## WHAT YOU SHOULD DO
Out of the lines below, please list those that hold the string "pixels".

## RECORDS FOR THIS TASK
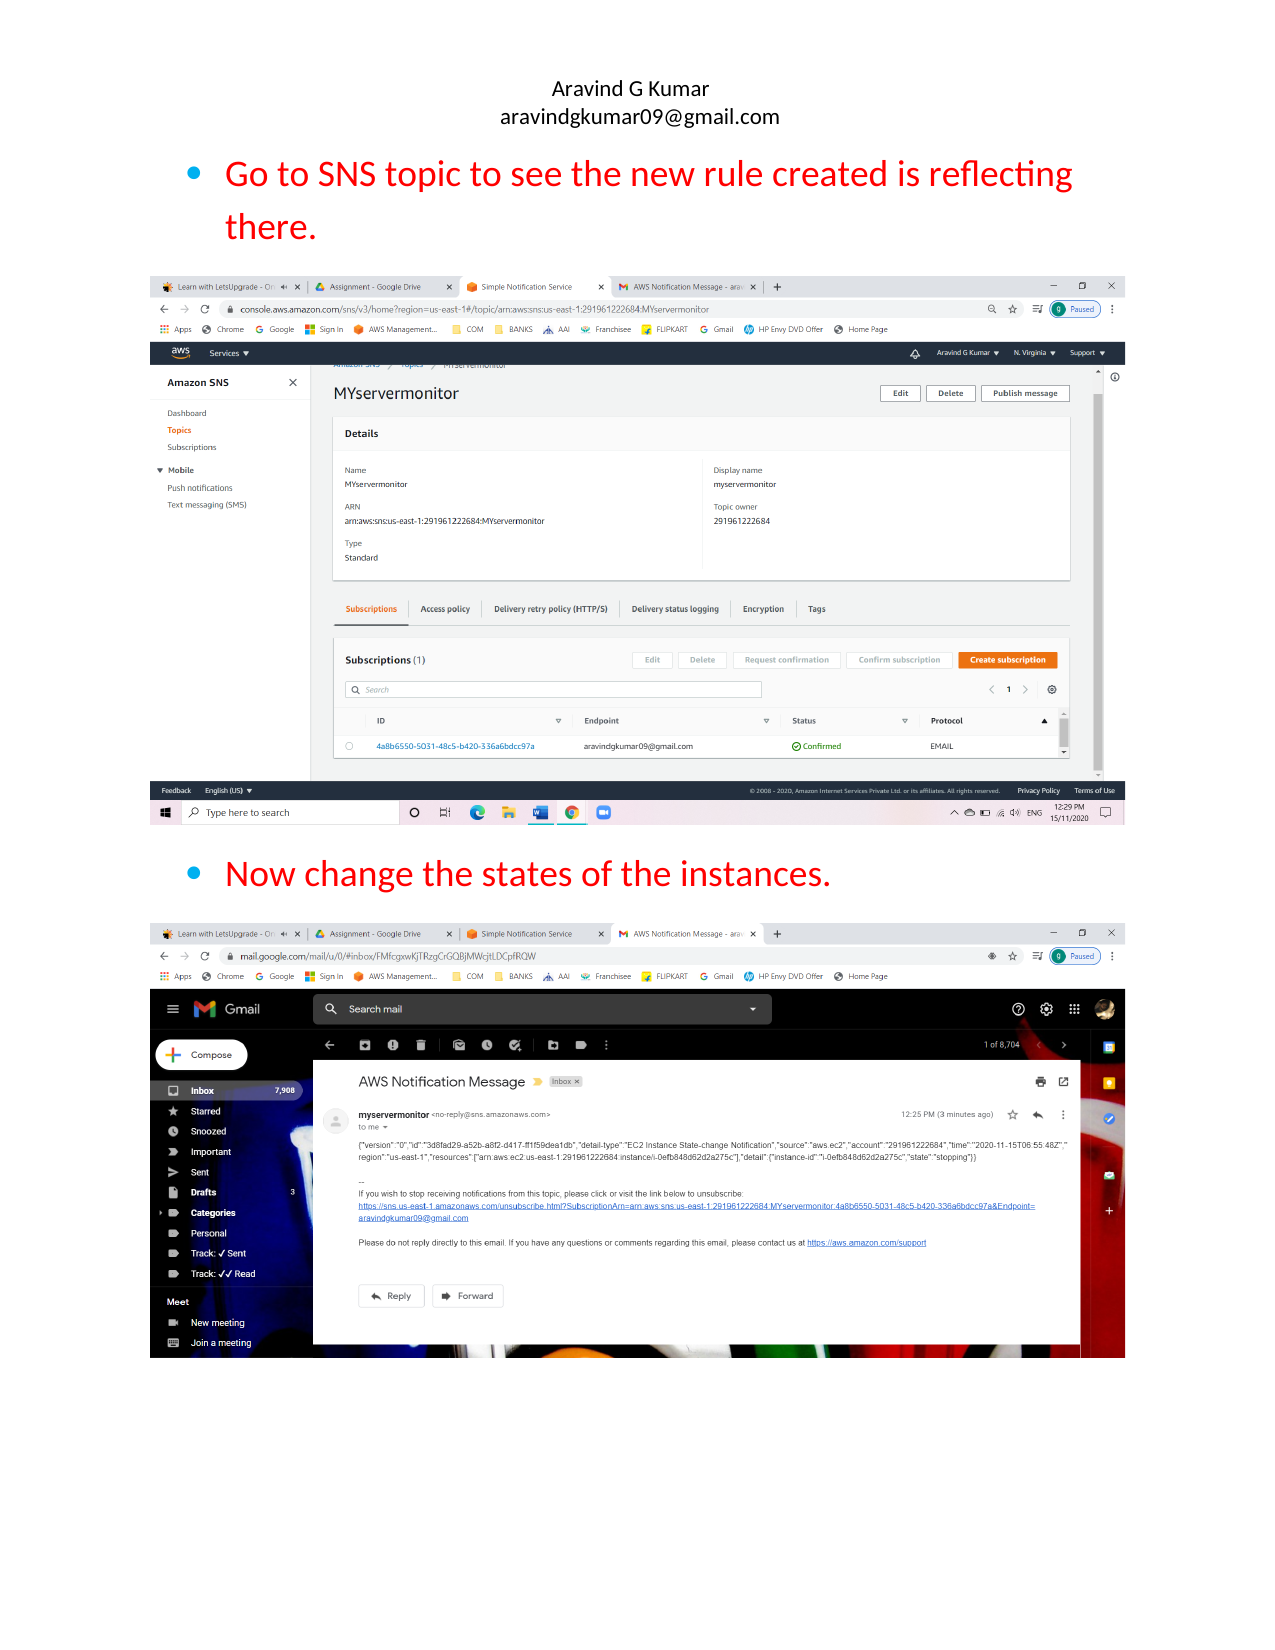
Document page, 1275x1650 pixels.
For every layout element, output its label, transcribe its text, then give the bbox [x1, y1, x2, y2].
---
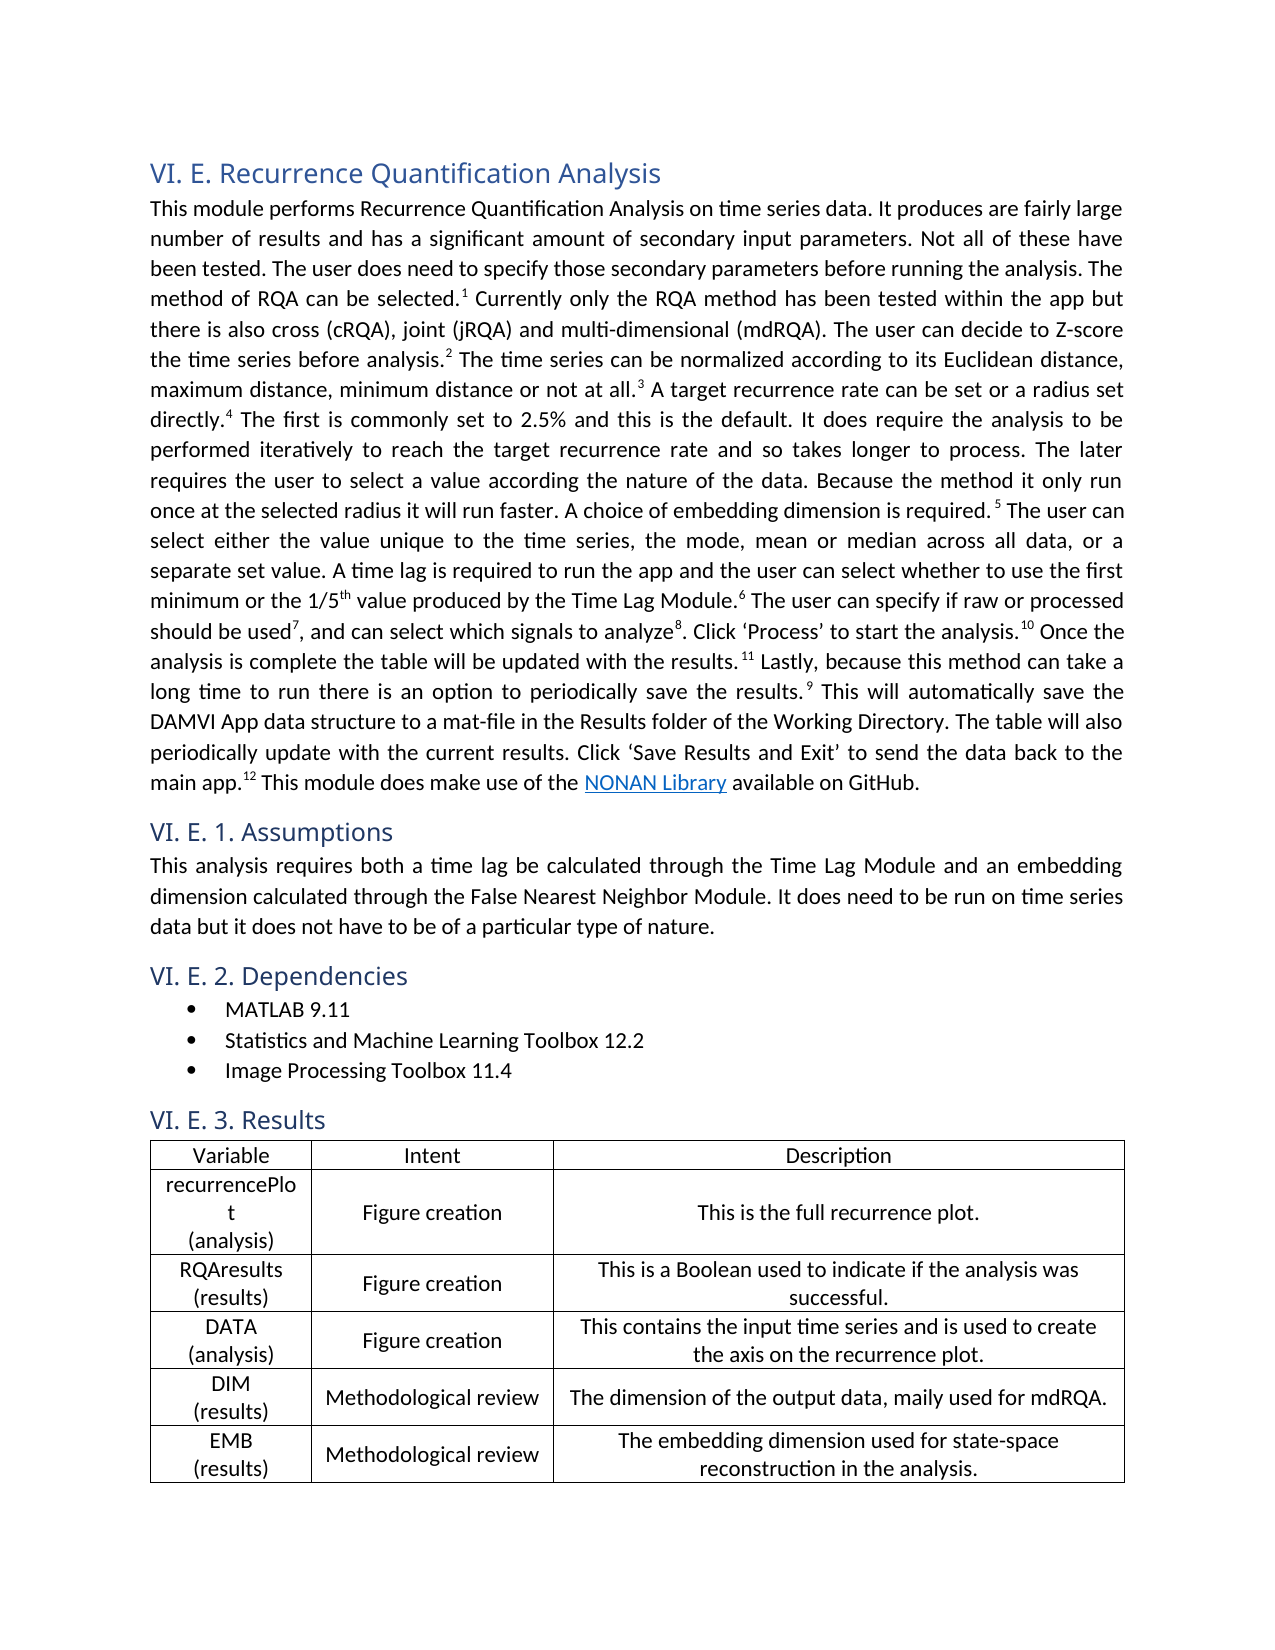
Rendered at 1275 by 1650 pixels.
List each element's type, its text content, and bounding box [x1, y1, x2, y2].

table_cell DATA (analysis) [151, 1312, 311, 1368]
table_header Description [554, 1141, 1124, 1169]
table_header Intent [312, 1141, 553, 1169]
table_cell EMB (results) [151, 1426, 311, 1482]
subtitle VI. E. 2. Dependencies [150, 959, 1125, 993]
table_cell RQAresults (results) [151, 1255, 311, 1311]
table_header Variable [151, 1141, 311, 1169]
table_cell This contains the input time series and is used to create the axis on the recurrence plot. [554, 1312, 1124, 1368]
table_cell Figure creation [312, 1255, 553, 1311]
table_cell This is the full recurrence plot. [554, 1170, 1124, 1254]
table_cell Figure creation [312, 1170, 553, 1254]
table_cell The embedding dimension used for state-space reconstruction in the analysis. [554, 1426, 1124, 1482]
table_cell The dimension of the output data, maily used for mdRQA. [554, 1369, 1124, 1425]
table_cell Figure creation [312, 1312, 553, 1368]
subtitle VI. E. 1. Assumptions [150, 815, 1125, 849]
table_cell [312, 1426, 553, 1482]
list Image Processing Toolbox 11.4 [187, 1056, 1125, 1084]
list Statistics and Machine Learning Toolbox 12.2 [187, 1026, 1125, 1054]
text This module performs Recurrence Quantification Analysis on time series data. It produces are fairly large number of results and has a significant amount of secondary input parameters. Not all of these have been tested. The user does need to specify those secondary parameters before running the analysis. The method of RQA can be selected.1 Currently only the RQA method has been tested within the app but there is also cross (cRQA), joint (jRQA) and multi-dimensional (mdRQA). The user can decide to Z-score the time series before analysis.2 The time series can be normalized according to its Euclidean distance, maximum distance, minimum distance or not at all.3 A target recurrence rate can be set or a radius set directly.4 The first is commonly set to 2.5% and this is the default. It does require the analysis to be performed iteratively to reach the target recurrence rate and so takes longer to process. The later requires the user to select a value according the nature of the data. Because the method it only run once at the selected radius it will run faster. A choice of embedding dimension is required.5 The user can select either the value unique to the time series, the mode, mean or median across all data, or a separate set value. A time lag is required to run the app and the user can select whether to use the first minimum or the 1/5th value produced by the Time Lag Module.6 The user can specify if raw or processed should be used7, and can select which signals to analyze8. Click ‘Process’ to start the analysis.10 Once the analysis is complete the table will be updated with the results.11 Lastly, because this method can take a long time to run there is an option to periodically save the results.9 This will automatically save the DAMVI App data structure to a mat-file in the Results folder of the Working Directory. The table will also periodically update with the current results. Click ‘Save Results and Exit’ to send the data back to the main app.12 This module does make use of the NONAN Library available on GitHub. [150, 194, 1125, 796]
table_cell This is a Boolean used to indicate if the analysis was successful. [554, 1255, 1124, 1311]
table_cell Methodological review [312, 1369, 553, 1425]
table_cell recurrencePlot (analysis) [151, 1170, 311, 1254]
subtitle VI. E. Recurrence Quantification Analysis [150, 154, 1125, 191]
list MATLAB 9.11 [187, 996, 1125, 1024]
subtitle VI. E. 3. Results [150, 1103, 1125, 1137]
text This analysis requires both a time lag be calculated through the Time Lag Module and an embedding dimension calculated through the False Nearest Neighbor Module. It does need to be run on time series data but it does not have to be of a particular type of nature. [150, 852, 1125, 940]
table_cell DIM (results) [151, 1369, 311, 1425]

## COMPLETED TASK
Document page, 1275x1650 pixels.
Rendered at 1275 by 1650 pixels.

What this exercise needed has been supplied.